The method discussed in this article, in general, enables to determine a spectrum of positron lifetime on a voxel by voxel basis. Allowing to determine not only an image of the mean lifetime of ortho-positronium (or in general a distribution of mean ortho-positronium lifetimes [41]), but it also gives access to the images of mean lifetime of the direct electron-positron annihilations and the probability of the positronium formation [8]. Establishing correlations of these parameters with the cancer grade requires systematic long-term study. There are first in vitro measurements indicating differences in positronium properties in healthy and cancerous tissues [4]. The application of the method advocated in this article makes an in vivo investigations possible which, due to the fact that positronium interacts in the living organisms with bio-active molecules, may reveal yet unknown features useful for diagnosis.

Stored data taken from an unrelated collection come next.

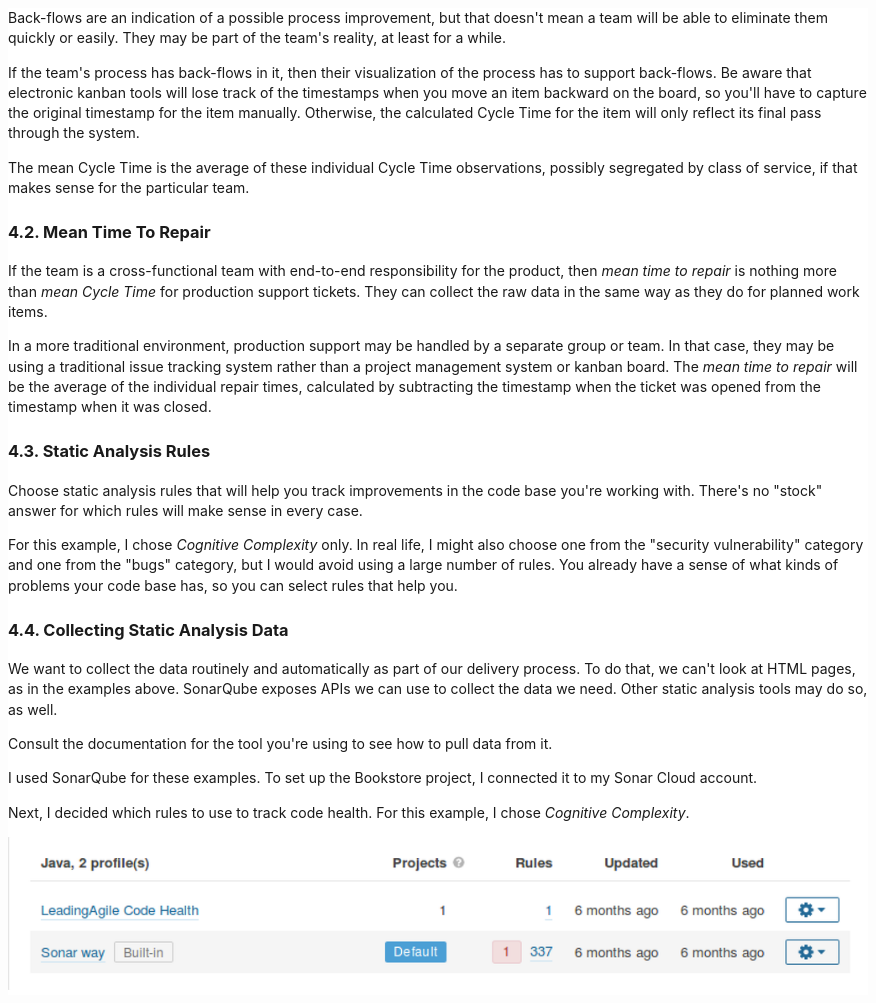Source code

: Back-flows are an indication of a possible process improvement, but that doesn't mean a team will be able to eliminate them quickly or easily. They may be part of the team's reality, at least for a while. 

If the team's process has back-flows in it, then their visualization of the process has to support back-flows. Be aware that electronic kanban tools will lose track of the timestamps when you move an item backward on the board, so you'll have to capture the original timestamp for the item manually. Otherwise, the calculated Cycle Time for the item will only reflect its final pass through the system. 

The mean Cycle Time is the average of these individual Cycle Time observations, possibly segregated by class of service, if that makes sense for the particular team. 

### 4.2. Mean Time To Repair 

If the team is a cross-functional team with end-to-end responsibility for the product, then *mean time to repair* is nothing more than *mean Cycle Time* for production support tickets. They can collect the raw data in the same way as they do for planned work items. 

In a more traditional environment, production support may be handled by a separate group or team. In that case, they may be using a traditional issue tracking system rather than a project management system or kanban board. The *mean time to repair* will be the average of the individual repair times, calculated by subtracting the timestamp when the ticket was opened from the timestamp when it was closed. 

### 4.3. Static Analysis Rules 

Choose static analysis rules that will help you track improvements in the code base you're working with. There's no "stock" answer for which rules will make sense in every case. 

For this example, I chose *Cognitive Complexity* only. In real life, I might also choose one from the "security vulnerability" category and one from the "bugs" category, but I would avoid using a large number of rules. You already have a sense of what kinds of problems your code base has, so you can select rules that help you. 

### 4.4. Collecting Static Analysis Data 

We want to collect the data routinely and automatically as part of our delivery process. To do that, we can't look at HTML pages, as in the examples above. SonarQube exposes APIs we can use to collect the data we need. Other static analysis tools may do so, as well. 

Consult the documentation for the tool you're using to see how to pull data from it. 

I used SonarQube for these examples. To set up the Bookstore project, I connected it to my Sonar Cloud account. 

Next, I decided which rules to use to track code health. For this example, I chose *Cognitive Complexity*. 

![Figure 4: SonarQube quality profile with 1 rule](img/11-sonarcloud-custom-profile.png)
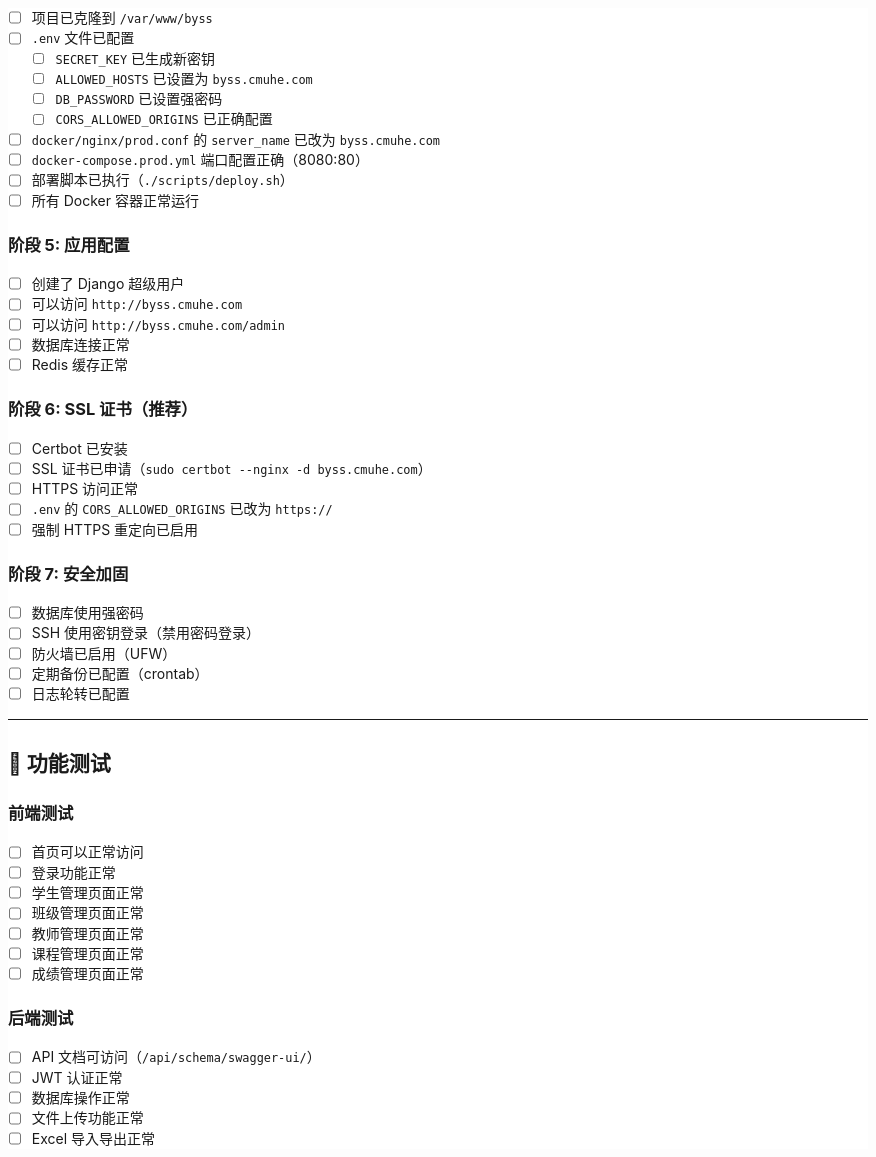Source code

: - [ ] 项目已克隆到 `/var/www/byss`
- [ ] `.env` 文件已配置
  - [ ] `SECRET_KEY` 已生成新密钥
  - [ ] `ALLOWED_HOSTS` 已设置为 `byss.cmuhe.com`
  - [ ] `DB_PASSWORD` 已设置强密码
  - [ ] `CORS_ALLOWED_ORIGINS` 已正确配置
- [ ] `docker/nginx/prod.conf` 的 `server_name` 已改为 `byss.cmuhe.com`
- [ ] `docker-compose.prod.yml` 端口配置正确（8080:80）
- [ ] 部署脚本已执行（`./scripts/deploy.sh`）
- [ ] 所有 Docker 容器正常运行

### 阶段 5: 应用配置

- [ ] 创建了 Django 超级用户
- [ ] 可以访问 `http://byss.cmuhe.com`
- [ ] 可以访问 `http://byss.cmuhe.com/admin`
- [ ] 数据库连接正常
- [ ] Redis 缓存正常

### 阶段 6: SSL 证书（推荐）

- [ ] Certbot 已安装
- [ ] SSL 证书已申请（`sudo certbot --nginx -d byss.cmuhe.com`）
- [ ] HTTPS 访问正常
- [ ] `.env` 的 `CORS_ALLOWED_ORIGINS` 已改为 `https://`
- [ ] 强制 HTTPS 重定向已启用

### 阶段 7: 安全加固

- [ ] 数据库使用强密码
- [ ] SSH 使用密钥登录（禁用密码登录）
- [ ] 防火墙已启用（UFW）
- [ ] 定期备份已配置（crontab）
- [ ] 日志轮转已配置

---

## 🧪 功能测试

### 前端测试
- [ ] 首页可以正常访问
- [ ] 登录功能正常
- [ ] 学生管理页面正常
- [ ] 班级管理页面正常
- [ ] 教师管理页面正常
- [ ] 课程管理页面正常
- [ ] 成绩管理页面正常

### 后端测试
- [ ] API 文档可访问（`/api/schema/swagger-ui/`）
- [ ] JWT 认证正常
- [ ] 数据库操作正常
- [ ] 文件上传功能正常
- [ ] Excel 导入导出正常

Finally, it is worth noting that one of the important features of the mean ortho-positronium lifetime image is that it does not require attenuation corrections [8]. This is because of the lifetime of ortho-positronium is independent of photons attenuation, and though suppression of photons in the body affects the statistics in a given voxel, it does not affect the shape of the lifetime spectrum, leaving the mean lifetime unaltered.